* **Excerpted passage**
**********

Over a year on from the highly controversial partygate scandal and subsequent Sue Gray report, it seems reasonable to comment again on the declining lack of trust the people of the UK has in its leading public bodies, including the Met Police.

Before, I drew upon the statistics of the 2022 Edelman Trust Barometer Global Report to evidence how the general public’s trust in the government had weakened. Timely, the 2023 report has recently been published and this still remains the case.

Alongside the 2023 Edelman Trust Barometer Global Report, exploring the findings of the extensive Baroness Casey Review, an independent review into the standards of behaviour and internal culture of the Met Police, will allow us to discover what forms of change are required within our government and public bodies for them to regain public trust.

As an organisation that specialises in leadership and development, we understand first-hand how difficult it can be to lead in certain areas. The Met has faced significant challenges over the last ten years. Many of these have been beyond their control. These include austerity, changes in crime patterns, greater non-crime demand and a regulatory system that makes it difficult to rid of those who corrupt the Met’s integrity. However, because of the actions of some within the Metropolitan Police Service that resulted in significant human costs, trust, or a lack of it, has again risen to the forefront of public concern.

With the Met appointing a new leadership team, Mayor of London Sadiq Khan said that they would not have his support unless they can demonstrate they understand the true extent of the cultural and organisational problems within the Met. This poses an internal challenge for the Met’s leadership team. What reforms can they introduce that can begin to fix these cultural issues?

Policing by consent

The problem that the Met faces is that if trust and confidence are not restored to some degree, society risks losing policing by consent. Policing by consent is to recognise always that the power of the police to fulfil their functions and duties is dependent on public approval of their existence, actions and behaviour and on their ability to secure and maintain public respect. Rebuilding public confidence in the policing service is essential if we are to safeguard a legitimate future for policing – consent is not unconditional, it relies on the police operating with integrity and accountability. Fearfully, if policing by consent begins to fail, we threaten our national democratic representation and a breakdown in law and order.

**********

* **Supplied data**
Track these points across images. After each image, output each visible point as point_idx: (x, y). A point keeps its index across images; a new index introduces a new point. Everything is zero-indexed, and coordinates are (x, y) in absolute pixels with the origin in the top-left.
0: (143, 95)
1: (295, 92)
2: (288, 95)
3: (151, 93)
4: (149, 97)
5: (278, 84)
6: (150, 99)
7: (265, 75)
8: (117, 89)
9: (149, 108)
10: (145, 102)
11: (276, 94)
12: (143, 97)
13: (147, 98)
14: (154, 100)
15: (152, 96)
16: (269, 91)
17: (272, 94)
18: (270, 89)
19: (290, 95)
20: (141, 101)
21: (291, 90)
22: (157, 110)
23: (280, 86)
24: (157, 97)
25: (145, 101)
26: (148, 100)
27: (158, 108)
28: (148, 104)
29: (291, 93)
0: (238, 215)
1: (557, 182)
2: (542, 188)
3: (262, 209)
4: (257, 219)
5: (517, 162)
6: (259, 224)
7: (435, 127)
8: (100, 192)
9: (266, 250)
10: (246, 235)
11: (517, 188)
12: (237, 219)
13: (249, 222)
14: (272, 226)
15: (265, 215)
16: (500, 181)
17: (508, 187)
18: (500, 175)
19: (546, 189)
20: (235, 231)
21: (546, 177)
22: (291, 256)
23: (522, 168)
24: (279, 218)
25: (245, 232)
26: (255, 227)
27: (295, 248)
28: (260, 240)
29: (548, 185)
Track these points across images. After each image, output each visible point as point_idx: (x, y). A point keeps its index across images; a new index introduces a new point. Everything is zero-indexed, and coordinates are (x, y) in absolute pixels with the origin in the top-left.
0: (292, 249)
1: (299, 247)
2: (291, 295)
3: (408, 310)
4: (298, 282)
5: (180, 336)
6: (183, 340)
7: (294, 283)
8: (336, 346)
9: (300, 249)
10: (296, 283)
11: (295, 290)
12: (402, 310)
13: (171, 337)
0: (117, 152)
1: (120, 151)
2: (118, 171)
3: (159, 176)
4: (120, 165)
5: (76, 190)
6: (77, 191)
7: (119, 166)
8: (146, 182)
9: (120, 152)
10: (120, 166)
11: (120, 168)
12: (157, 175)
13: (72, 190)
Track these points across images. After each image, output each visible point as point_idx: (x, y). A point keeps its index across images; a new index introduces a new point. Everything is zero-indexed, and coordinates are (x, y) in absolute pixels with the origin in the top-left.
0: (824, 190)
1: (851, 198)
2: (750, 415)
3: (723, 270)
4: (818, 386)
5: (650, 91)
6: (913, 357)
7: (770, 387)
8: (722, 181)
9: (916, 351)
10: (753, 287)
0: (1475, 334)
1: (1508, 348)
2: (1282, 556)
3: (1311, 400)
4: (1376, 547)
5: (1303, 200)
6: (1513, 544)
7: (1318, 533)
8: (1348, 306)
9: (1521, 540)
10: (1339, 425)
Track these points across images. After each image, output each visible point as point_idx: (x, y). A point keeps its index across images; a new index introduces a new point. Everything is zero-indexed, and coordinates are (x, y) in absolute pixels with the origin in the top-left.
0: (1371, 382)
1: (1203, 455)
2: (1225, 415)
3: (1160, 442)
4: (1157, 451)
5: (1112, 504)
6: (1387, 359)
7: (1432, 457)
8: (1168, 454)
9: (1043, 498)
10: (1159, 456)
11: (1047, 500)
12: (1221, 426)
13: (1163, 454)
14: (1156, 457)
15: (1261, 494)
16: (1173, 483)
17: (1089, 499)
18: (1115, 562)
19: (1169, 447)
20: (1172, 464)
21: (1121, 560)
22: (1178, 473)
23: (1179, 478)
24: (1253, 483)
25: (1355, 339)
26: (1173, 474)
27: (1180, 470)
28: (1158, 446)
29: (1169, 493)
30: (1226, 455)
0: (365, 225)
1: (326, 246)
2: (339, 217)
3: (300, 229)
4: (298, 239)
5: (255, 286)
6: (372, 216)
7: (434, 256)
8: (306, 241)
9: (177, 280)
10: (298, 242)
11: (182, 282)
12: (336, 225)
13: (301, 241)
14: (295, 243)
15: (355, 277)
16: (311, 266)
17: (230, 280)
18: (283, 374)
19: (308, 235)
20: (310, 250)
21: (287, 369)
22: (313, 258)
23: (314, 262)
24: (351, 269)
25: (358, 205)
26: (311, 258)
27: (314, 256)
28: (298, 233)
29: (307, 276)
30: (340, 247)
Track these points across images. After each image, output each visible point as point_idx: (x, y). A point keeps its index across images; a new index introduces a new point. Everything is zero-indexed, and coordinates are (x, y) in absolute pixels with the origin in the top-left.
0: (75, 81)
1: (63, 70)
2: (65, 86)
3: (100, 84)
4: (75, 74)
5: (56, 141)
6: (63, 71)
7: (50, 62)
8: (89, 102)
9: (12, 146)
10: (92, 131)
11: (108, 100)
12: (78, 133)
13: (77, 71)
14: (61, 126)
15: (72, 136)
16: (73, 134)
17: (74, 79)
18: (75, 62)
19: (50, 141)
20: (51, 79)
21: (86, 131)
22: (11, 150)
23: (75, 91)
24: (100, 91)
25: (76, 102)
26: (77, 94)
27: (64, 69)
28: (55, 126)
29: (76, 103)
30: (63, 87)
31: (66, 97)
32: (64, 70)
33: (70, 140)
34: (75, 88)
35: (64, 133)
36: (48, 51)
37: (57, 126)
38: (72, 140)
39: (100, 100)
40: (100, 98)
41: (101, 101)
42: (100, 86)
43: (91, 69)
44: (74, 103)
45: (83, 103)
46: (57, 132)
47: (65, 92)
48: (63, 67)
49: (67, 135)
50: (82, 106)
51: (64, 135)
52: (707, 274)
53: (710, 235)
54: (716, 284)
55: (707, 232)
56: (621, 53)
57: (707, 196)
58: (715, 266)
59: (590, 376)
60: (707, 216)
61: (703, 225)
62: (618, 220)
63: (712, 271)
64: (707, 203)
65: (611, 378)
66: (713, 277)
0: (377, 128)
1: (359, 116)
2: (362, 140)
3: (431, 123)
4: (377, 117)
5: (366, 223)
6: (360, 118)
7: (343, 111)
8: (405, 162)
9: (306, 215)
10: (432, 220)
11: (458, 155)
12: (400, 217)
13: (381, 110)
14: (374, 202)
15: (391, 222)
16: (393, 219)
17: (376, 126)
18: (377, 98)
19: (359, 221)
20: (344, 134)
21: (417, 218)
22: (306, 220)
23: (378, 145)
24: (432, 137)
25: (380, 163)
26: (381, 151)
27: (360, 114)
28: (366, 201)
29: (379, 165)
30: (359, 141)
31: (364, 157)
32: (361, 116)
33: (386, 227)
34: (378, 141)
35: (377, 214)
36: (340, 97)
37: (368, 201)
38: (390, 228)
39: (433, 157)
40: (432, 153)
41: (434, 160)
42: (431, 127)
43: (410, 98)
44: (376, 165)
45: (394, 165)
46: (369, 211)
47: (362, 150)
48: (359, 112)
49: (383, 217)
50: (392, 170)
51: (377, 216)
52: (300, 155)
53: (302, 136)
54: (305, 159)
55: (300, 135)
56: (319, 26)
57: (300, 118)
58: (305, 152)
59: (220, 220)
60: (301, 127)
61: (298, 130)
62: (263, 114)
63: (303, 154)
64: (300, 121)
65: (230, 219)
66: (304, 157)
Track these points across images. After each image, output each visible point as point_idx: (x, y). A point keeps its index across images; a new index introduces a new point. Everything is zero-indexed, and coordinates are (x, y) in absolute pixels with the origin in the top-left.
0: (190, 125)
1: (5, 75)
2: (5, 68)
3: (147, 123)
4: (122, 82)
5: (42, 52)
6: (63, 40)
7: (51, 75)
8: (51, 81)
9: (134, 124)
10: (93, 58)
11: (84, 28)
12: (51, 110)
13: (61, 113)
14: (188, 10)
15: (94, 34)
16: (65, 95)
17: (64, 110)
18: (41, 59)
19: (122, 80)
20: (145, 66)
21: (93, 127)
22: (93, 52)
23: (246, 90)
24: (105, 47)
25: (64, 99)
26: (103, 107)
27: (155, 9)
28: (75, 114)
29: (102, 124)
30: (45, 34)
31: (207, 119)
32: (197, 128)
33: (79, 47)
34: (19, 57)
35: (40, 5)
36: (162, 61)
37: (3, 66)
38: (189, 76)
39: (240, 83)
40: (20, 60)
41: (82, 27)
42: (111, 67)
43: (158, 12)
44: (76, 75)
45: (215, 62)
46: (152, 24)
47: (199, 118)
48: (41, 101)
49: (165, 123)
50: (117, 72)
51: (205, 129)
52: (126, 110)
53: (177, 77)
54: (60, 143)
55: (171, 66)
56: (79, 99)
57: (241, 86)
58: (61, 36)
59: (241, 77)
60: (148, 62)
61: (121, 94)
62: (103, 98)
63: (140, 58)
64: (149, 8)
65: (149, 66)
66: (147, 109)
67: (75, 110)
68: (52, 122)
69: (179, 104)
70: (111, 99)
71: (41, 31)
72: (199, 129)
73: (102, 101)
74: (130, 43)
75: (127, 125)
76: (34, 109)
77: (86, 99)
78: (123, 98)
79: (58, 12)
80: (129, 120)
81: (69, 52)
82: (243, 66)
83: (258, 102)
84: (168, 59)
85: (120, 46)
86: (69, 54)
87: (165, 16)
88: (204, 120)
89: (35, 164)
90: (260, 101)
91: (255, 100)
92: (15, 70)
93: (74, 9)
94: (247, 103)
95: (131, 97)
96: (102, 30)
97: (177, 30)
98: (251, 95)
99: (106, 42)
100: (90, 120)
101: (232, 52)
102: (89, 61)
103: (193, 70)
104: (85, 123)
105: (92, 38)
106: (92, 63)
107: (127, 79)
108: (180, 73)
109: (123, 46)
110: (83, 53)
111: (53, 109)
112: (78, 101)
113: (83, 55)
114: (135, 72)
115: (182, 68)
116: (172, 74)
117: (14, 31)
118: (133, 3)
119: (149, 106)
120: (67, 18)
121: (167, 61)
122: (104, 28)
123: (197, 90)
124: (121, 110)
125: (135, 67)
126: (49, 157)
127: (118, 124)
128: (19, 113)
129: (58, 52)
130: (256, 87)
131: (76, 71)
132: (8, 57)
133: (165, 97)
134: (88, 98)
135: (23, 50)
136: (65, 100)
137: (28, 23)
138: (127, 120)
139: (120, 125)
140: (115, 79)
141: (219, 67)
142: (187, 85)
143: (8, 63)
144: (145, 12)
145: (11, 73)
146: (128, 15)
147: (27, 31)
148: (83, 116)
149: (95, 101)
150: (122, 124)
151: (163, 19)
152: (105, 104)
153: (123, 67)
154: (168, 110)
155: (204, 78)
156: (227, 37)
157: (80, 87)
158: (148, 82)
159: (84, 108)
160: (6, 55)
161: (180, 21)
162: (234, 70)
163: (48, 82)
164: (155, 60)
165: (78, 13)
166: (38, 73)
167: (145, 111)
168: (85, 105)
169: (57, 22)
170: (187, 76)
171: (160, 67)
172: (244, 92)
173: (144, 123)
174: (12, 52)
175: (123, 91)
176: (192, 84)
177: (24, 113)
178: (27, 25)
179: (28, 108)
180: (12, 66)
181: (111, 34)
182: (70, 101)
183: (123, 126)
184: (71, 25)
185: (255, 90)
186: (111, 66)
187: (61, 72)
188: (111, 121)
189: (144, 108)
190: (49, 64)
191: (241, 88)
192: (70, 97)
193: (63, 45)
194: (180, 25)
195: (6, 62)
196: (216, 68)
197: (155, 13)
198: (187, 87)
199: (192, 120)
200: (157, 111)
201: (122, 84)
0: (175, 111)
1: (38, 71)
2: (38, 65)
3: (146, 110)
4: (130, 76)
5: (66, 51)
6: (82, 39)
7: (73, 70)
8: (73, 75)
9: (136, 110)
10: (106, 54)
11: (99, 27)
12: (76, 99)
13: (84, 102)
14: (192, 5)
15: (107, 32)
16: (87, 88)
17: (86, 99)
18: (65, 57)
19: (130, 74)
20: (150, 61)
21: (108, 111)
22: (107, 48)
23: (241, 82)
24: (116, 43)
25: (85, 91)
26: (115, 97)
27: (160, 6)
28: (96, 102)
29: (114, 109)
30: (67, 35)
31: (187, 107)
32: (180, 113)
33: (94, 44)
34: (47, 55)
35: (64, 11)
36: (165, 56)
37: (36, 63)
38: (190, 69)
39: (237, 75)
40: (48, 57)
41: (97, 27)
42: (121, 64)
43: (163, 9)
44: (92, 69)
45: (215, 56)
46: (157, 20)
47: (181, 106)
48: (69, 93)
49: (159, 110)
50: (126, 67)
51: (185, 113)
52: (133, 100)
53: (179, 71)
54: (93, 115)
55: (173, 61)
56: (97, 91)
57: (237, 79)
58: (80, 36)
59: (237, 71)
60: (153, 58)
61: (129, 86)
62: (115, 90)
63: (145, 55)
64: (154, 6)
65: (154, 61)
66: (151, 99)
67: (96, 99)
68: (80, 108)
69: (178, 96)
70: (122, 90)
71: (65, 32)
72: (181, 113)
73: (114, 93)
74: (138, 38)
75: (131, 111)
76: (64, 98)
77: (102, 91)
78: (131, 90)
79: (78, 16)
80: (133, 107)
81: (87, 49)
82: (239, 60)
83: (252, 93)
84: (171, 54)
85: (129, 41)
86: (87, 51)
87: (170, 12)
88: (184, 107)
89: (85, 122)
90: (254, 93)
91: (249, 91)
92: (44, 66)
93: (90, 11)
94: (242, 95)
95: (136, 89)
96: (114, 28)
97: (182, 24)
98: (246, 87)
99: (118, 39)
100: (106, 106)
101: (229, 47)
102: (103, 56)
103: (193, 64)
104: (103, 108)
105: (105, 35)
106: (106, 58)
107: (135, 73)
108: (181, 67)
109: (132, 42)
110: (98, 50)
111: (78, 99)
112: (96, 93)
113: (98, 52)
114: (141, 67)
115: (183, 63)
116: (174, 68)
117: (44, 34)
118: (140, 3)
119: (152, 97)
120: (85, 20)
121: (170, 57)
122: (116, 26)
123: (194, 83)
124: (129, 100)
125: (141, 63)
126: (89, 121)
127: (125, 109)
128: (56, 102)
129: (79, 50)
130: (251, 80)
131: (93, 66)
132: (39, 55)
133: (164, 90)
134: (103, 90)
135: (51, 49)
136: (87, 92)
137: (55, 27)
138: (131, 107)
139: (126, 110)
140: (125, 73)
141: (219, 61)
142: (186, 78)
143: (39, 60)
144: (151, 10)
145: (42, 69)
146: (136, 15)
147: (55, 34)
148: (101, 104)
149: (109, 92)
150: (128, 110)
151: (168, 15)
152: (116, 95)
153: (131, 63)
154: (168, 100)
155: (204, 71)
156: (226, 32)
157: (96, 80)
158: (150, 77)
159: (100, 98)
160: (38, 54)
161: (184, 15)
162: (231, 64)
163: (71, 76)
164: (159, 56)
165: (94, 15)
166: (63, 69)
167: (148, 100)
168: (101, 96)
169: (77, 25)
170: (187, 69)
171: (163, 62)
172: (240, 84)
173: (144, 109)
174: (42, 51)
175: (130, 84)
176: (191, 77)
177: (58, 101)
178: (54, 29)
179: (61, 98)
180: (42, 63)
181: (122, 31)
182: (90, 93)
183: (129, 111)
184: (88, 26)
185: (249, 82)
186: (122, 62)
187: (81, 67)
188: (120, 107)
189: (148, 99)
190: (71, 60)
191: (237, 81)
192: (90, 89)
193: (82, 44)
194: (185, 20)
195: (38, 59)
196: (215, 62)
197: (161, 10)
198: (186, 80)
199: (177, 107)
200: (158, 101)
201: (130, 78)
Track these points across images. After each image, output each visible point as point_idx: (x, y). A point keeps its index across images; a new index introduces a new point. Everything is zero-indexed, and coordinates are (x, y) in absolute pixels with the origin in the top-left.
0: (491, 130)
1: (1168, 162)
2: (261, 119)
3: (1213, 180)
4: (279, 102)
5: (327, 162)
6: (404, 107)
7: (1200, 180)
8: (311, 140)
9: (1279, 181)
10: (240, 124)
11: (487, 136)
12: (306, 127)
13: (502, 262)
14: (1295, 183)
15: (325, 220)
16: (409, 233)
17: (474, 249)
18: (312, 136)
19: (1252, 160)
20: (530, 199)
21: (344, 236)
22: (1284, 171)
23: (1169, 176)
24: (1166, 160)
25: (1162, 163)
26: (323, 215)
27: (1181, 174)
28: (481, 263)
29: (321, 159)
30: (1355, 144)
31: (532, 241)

**********

* **Instructions for the task**
According to the excerpted passage on trust in the Met Police, what did Sadiq Khan say the new leadership team must demonstrate to have his support? The material placed here was drawn from a different source.

* **Answer to this problem**
They must demonstrate that they understand the true extent of the cultural and organisational problems within the Met.